Sebagai penutup perbincangan ini saya ingin mengutip syair Ebiet G. Ade yang diberi judul “Kalian Dengarkah Keluhanku” mungkin mewakili perasaan dan nasib mantan napi. Hingga sulit untuk mendapatkan penghidupan setelah bebas dari penjara. Setelah menjalani hukuman.
Dari pintu ke pintu
Kucoba tawarkan nama
Demi terhenti tangis anakku
Dan keluh ibunya
Tetapi nampaknya semua mata
Memandangku curiga
Seperti hendak telanjangi
Dan kulit jiwaku
Apakah buku diri ini selalu hitam pekat
Apakah dalam sejarah orang mesti jadi pahlawan
Sedang Tuhan di atas sana tak pernah menghukum
Dengan sorot mata yang lebih tajam dari matahari
Kemanakah sirnanya
Nurani embun pagi
Yang biasanya ramah
Kini membakar hati
Apakah bila terlanjur salah
Akan tetap dianggap salah
Tak ada waktu lagi benahi diri
Tak ada tempat lagi untuk kembali
Ada ungkapan yang sangat populer di kalangan masyarakat – terutama di dunia medis – bahwa mencegah lebih baik daripada mengobati. Mudah-mudahan buku ini bisa memberikan kesadaran bagi pembacanya agar jangan sampai terseret ke meja hijau. Apalagi sampai dijatuhi hukuman kurungan, misalnya. Sebab kalau sudah pernah masuk hotel prodeo. Maka, bukan tak mungkin, seseorang akan mengalami ‘nasib’ seperti yang digambarkan Ebiet G. Ade di atas. Dengan kata lain, novel The Djaksa Labirin Prosekutor ini diharapkan dapat “mencegah” seseorang dari perbuuatan yang melawan hukum – entah untuk urusan kriminal, narkoba, hingga korupsi. InsyaAllah.

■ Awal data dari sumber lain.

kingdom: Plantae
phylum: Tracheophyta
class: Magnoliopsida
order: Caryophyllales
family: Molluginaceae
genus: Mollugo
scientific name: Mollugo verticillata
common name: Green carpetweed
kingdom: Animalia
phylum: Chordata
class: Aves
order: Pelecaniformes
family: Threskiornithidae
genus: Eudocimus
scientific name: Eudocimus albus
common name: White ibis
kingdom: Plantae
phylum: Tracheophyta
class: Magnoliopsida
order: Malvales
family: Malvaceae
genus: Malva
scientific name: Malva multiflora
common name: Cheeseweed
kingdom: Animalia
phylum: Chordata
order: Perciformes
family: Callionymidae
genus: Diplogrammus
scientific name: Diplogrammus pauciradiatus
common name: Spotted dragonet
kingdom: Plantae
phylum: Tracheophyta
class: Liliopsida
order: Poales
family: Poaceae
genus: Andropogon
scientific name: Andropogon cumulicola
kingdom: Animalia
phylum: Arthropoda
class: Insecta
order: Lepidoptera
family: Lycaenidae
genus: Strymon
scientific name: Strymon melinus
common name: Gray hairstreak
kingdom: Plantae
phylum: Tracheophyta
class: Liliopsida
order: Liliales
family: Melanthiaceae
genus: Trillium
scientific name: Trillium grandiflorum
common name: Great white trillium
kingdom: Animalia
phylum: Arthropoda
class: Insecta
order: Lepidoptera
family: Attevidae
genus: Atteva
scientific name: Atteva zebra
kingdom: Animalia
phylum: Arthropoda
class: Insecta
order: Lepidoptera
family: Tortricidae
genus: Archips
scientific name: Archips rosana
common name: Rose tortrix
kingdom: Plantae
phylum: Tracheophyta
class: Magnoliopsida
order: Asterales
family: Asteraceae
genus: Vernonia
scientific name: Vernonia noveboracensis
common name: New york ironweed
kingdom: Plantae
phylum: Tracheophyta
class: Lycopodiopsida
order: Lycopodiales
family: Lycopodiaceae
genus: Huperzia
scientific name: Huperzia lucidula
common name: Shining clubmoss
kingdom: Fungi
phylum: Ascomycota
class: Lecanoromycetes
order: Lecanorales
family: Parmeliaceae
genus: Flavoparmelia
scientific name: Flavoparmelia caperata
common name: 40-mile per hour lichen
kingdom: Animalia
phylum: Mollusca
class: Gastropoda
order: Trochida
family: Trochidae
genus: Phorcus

Agar tidak penasaran, kiranya, akan lebih baik jika kita membaca sendiri novel The Djaksa, Labirin Prosekutor ini.
Humam S. Chudori, penyair, cerpenis dan novelis, tinggal di Tangerang Selatan. Makalah ini disajikan dalam diskusi dan bedah buku novel The Djaksa Labirin Prosekutor, karya Nurrokhman Takwad di Kejaksaan Agung RI, Jakarta, 23 Februari 2017.